▶ Provided entries
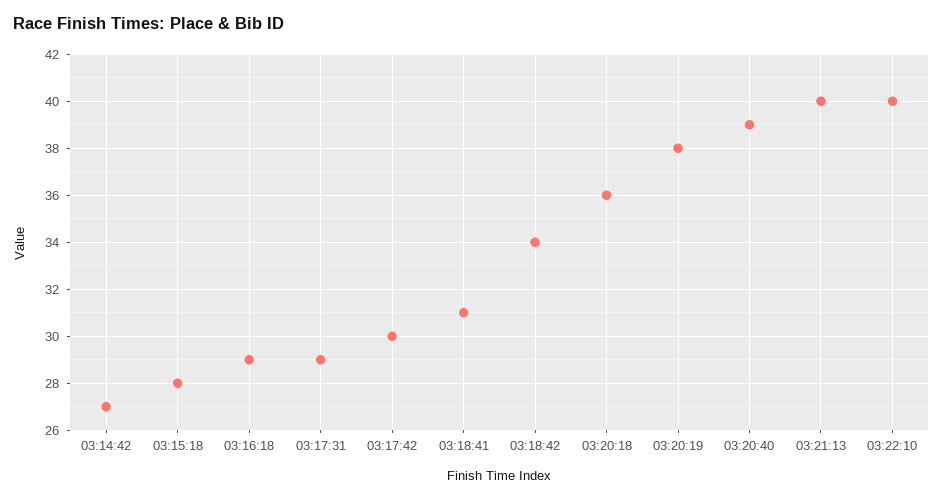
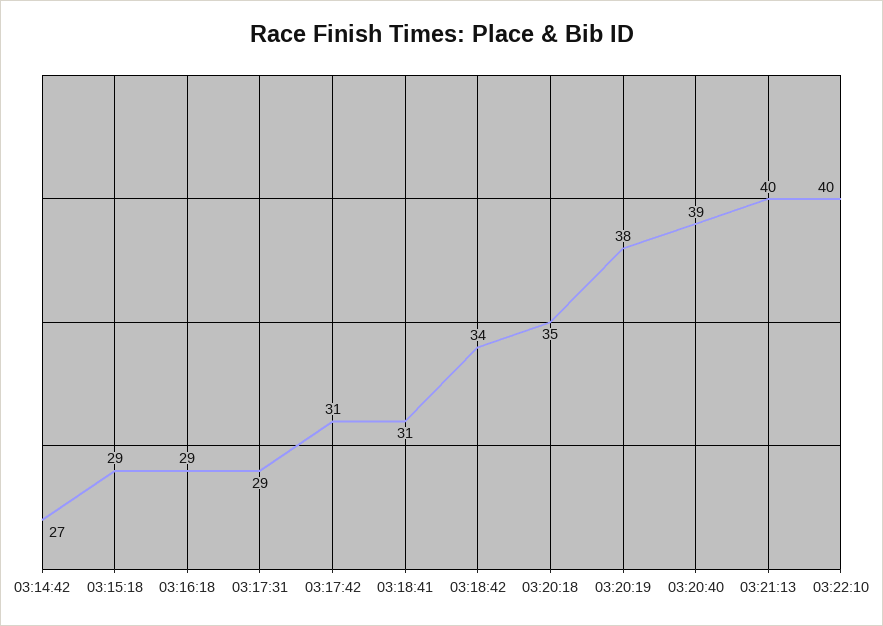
03:15:18: 28 -> 29
03:17:42: 30 -> 31
03:20:18: 36 -> 35

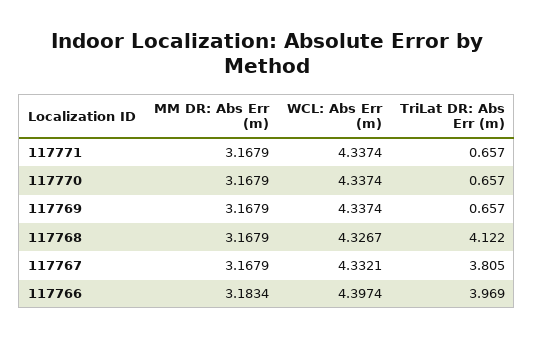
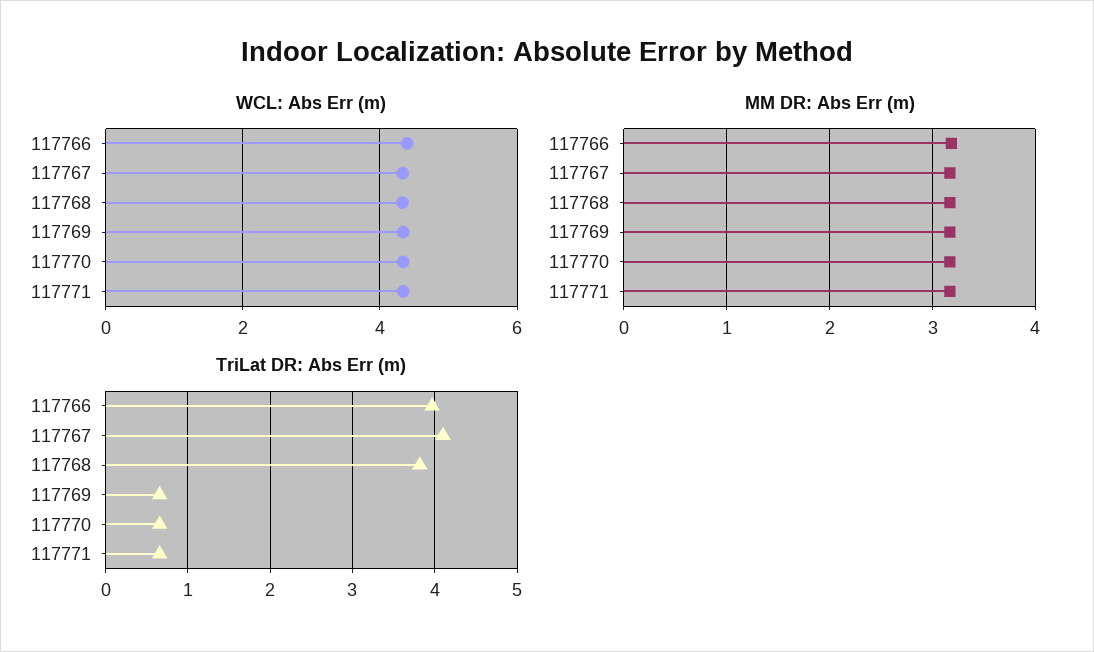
TriLat DR: Abs Err (m), 117768: 4.122 -> 3.8
TriLat DR: Abs Err (m), 117767: 3.805 -> 4.1

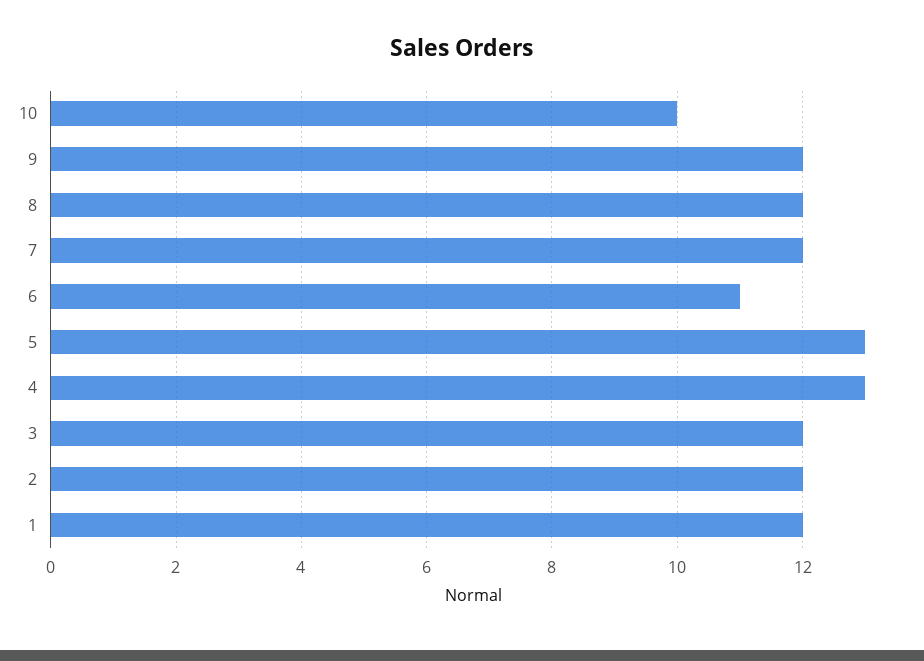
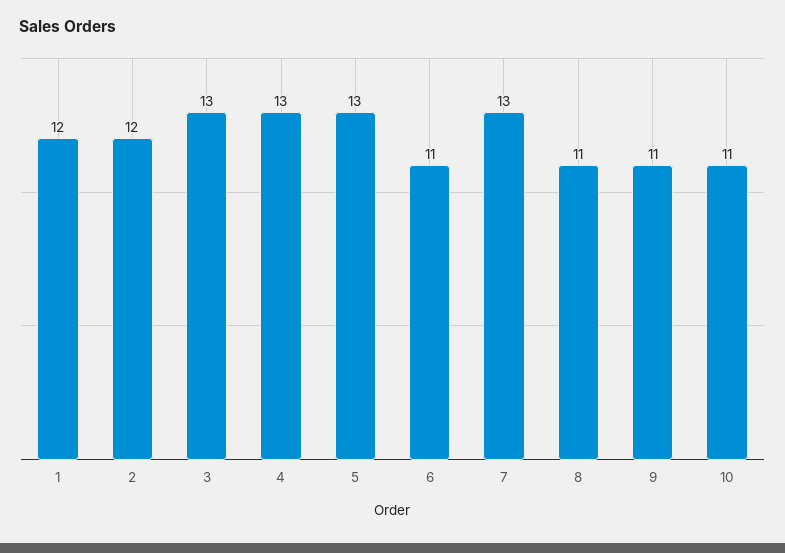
10: 10 -> 11
9: 12 -> 11
8: 12 -> 11
7: 12 -> 13
3: 12 -> 13

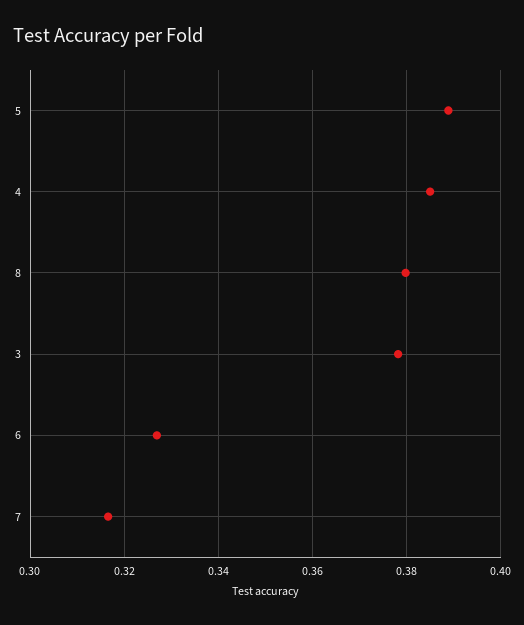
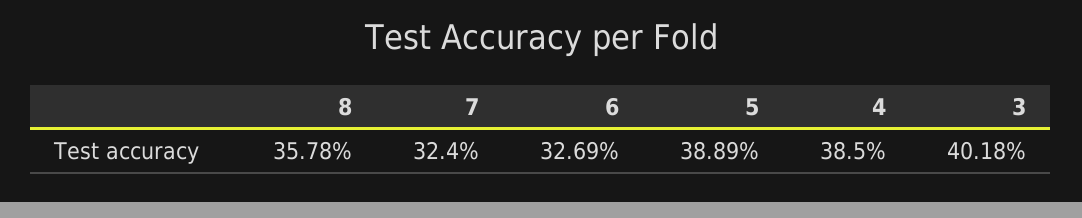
8: 0.38 -> 0.3578
3: 0.378 -> 0.4018
7: 0.316 -> 0.324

▶ About this task
Find the line containing "10: 10 -> 11", then extract it and every line after it to the end of the data above, exactly and nothing else, without pictures.

▶ Output below
10: 10 -> 11
9: 12 -> 11
8: 12 -> 11
7: 12 -> 13
3: 12 -> 13

8: 0.38 -> 0.3578
3: 0.378 -> 0.4018
7: 0.316 -> 0.324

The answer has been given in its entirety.